Çalışma Metni -
HOŞGELDİNİZ! BUGÜN 08 EYLÜL 2024, PAZAR

Atatürkün laikliği dini doya doya yaşatır

17.09.2021 00:00
Dinin yaşanmadığı bir toplumda Laiklikten bahsetmek mümkün değildir. Atatürk dini istismar edenlerden dini ve dindarları korumak, dinin de doya doya yaşanması için Laikliği ilan etmiştir. Laiklik, dinin ve dindarın teminatıdır. Dinsiz bir kişinin laik olması da mümkün değildir. Dindar kişide Atatürk'ün laikliğinde dinini doya doya özgürce yaşar.

Şeriat, Allah'a kulluktur. O'nun emirlerini yerine getirmeye, yap dediklerini yapıp, yapma dediklerini yapmamaya verilen addır.

Laiklik, din ve devlet işlerinin birbirinden ayrılmasıdır. Din tüccarlarının, hak dini yaşadığını zannedip, gerçek dindarla ayrıldığı noktadır. Kısacası İslam'ı koruyan kollayan, doya doya yaşanmasını sağlamaya çalışan bir olgudur. Atatürk'ün ilkelerinin içinde devletçilik De bulunduğuna göre, Laiklik; dini teminat altına alarak doya doya yaşamanın ta kendisidir. 

Allah, İnsanoğluna Hz. Peygamberimiz vasıtası ile Kur'an-ı Kerim'i tebliğ ederek şeriatı getirmiştir. Allah'ın getirdiği şeriatı bir daha getirmeye çalışmanın adına şirk denir. Bu da insanı dinden çıkarır. Merhum Prof. Dr. Haydar Baş'ın "Şeriat gelmez, yaşanır" cümlesi tarihi bir tespittir. Dini şahsi menfaatleri için kullanmaya çalışanların oyunlarını bozmuş, gerçekleri de her daim olduğu gibi ortaya koymuştur.

Buradan hareketle "Şeriat gelecek, dertler bitecek" diyen zihniyetin dindarları dini nasıl istismar ettiği ve ülkemizi nerelere sürüklediği açık ve seçik ortadadır.

İşte Atatürk'ün laikliği tam da bunu anlatmaktadır. "Kuran'a, Peygamberimize ve Ehli Beyt'e sarılalım. O yolda ilerleyelim. Şahsi menfaatler için dini kullanmaya çalışanlara ve bu doğrultudaki fikirlere itibar etmeyelim" demektedir.

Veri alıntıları
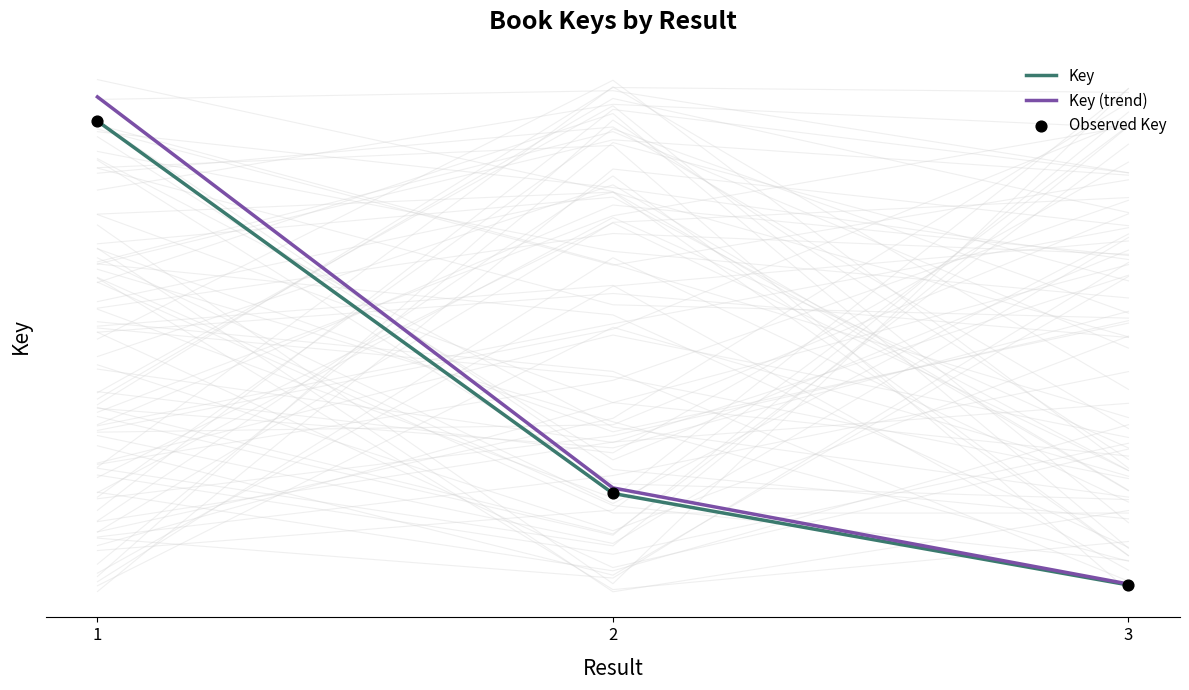

What are all the series names shown in the legend?

Key, Key (trend), Observed Key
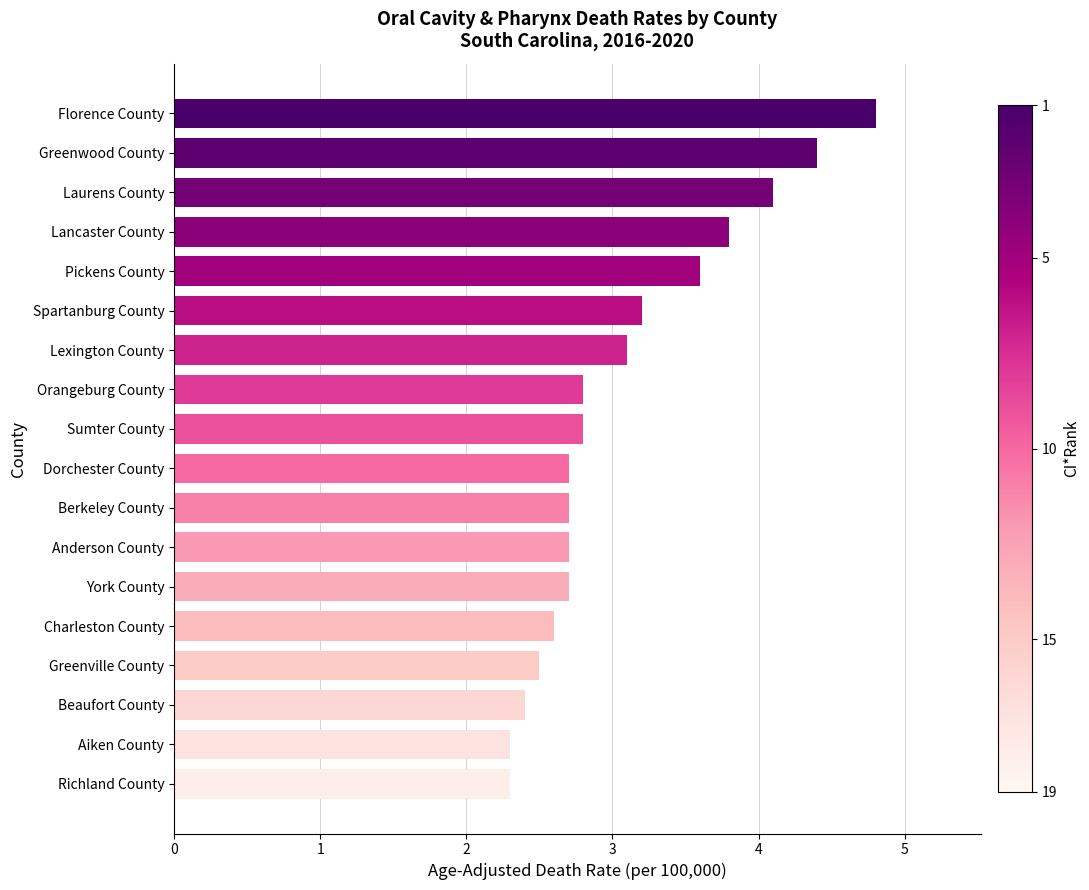

The chart shows a value of 2.3 at Richland County. True or false?

True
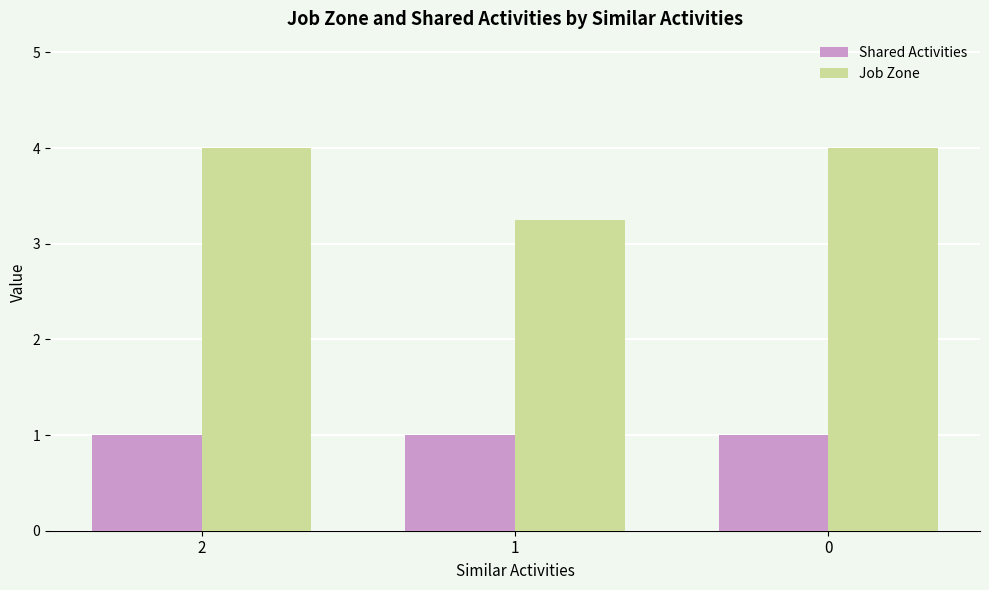

What is the approximate value of Shared Activities at 2?

1.0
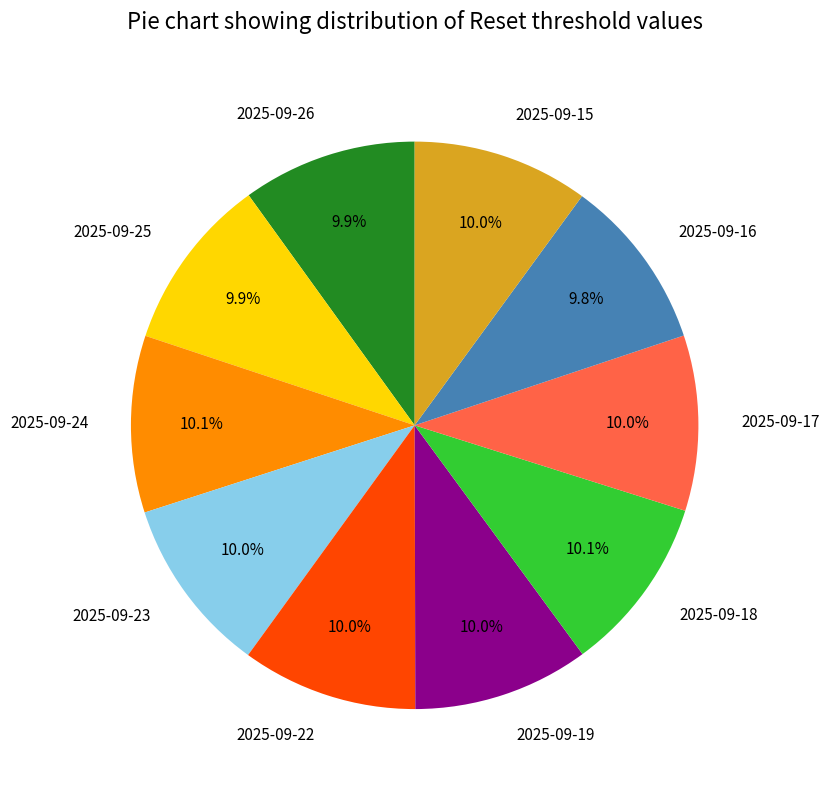

To the nearest percent, what is the combined percentage of 2025-09-22 and 2025-09-19?

20%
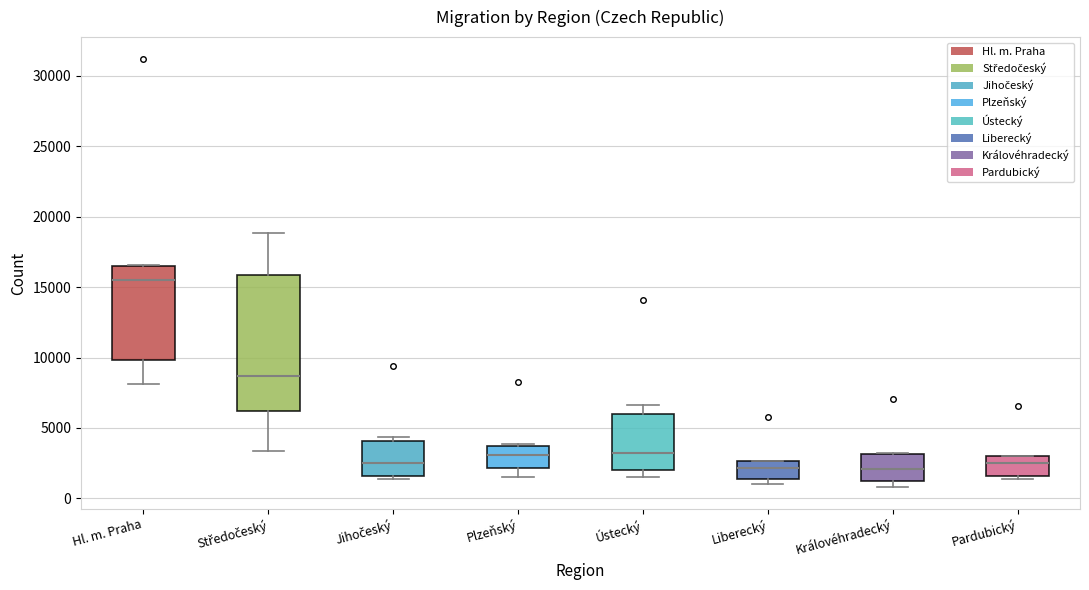

Comparing the boxes themselves (not the whiskers), which one is the tallest?

Středočeský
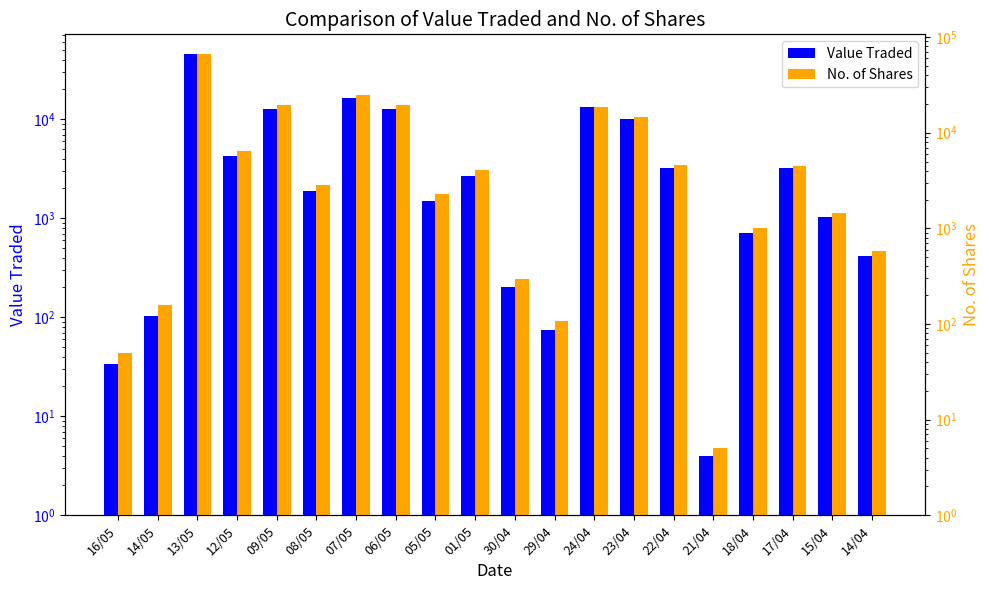

Between 22/04 and 15/04, which is larger?

22/04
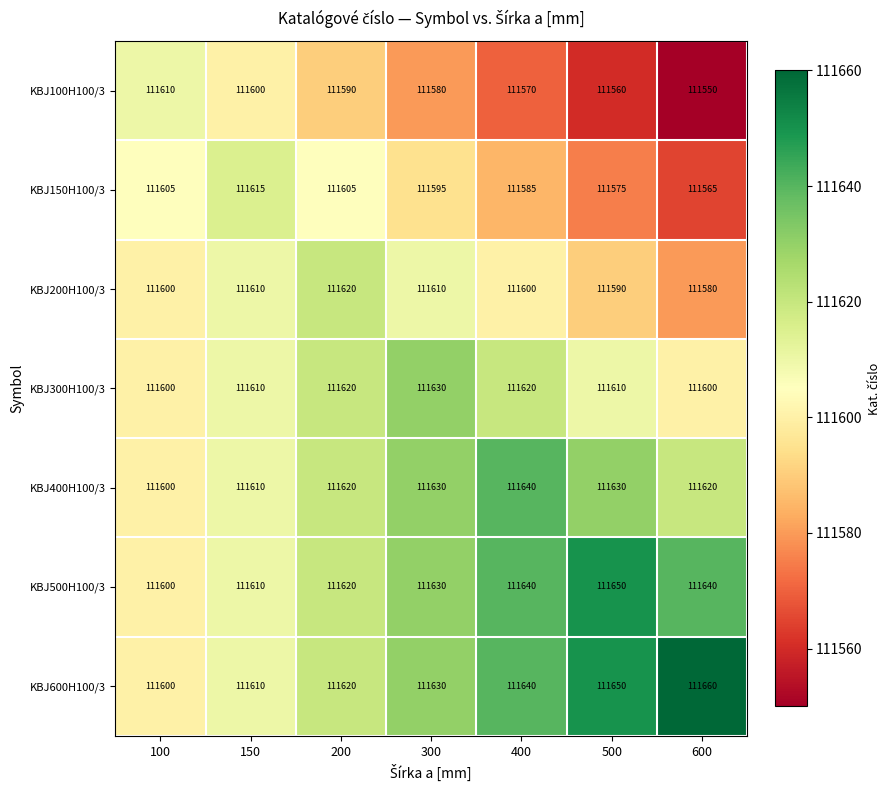

What is the average value of the KBJ100H100/3 series?

111580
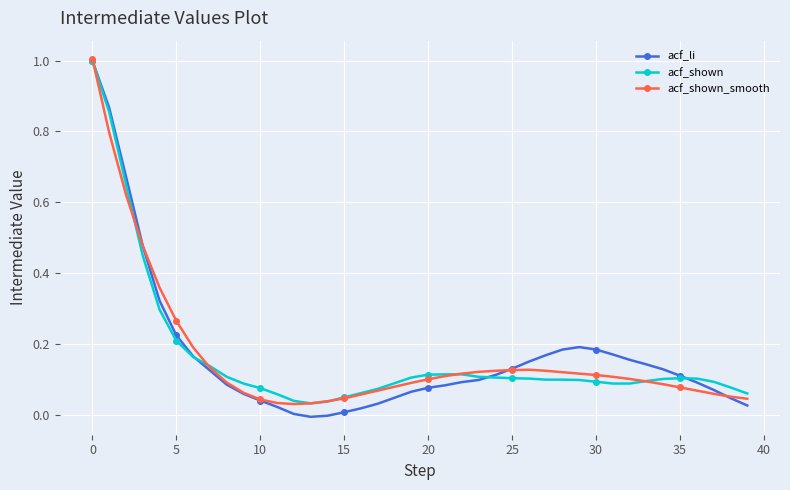

Which series has the widest spread of values?

acf_li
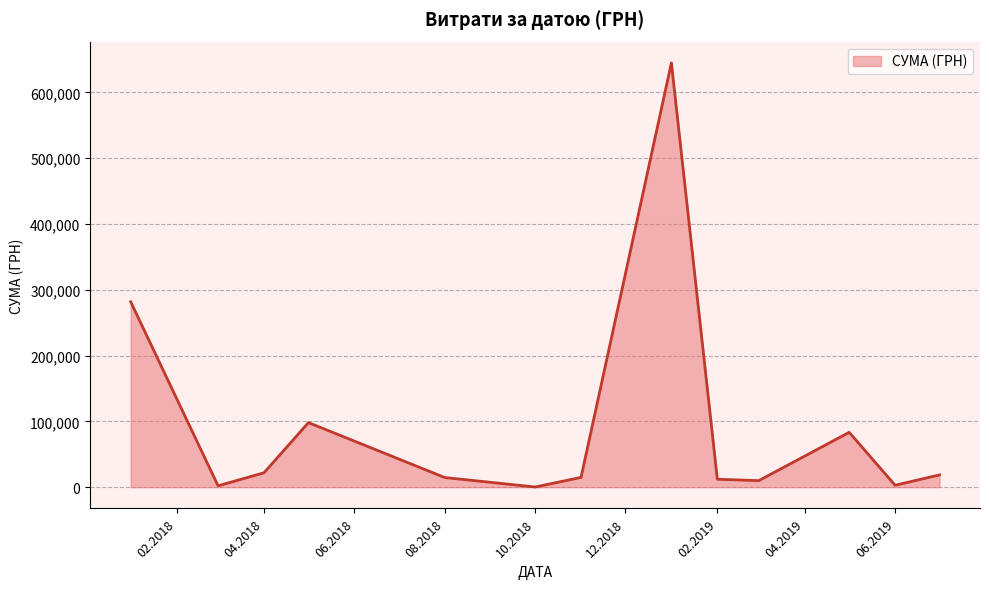

What is the greatest value displayed?

645005.1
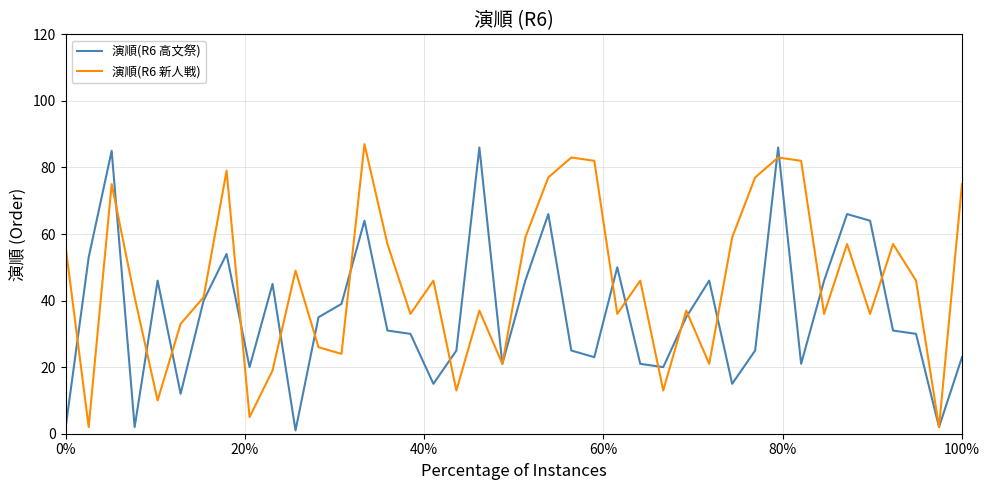

How many lines are shown in the chart?

2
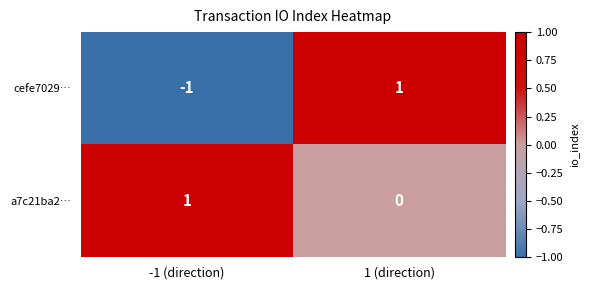

Is it true that cefe7029… equals 1 at 1 (direction)?

True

Yapılacak Görevler -
a – Metne göre Atatürk laikliği hangi amaçla ilan etmiştir? Bir ila üç cümleyle açıklayın.
b – Metinde "Atatürkün laikliği dini" ifadesinden "yapmamaya verilen addır." ifadesine uzanan bölümü olduğu gibi kopyalayın.
Kayıtların metinle bir ilgisi yoktur.

Görev Yanıtları -
a – Atatürk, dini istismar edenlere karşı dini ve dindarları korumak için laikliği ilan etmiştir. Bir diğer amacı da dinin doya doya yaşanmasını sağlamaktır.

b –
Atatürkün laikliği dini doya doya yaşatır

17.09.2021 00:00
Dinin yaşanmadığı bir toplumda Laiklikten bahsetmek mümkün değildir. Atatürk dini istismar edenlerden dini ve dindarları korumak, dinin de doya doya yaşanması için Laikliği ilan etmiştir. Laiklik, dinin ve dindarın teminatıdır. Dinsiz bir kişinin laik olması da mümkün değildir. Dindar kişide Atatürk'ün laikliğinde dinini doya doya özgürce yaşar.

Şeriat, Allah'a kulluktur. O'nun emirlerini yerine getirmeye, yap dediklerini yapıp, yapma dediklerini yapmamaya verilen addır.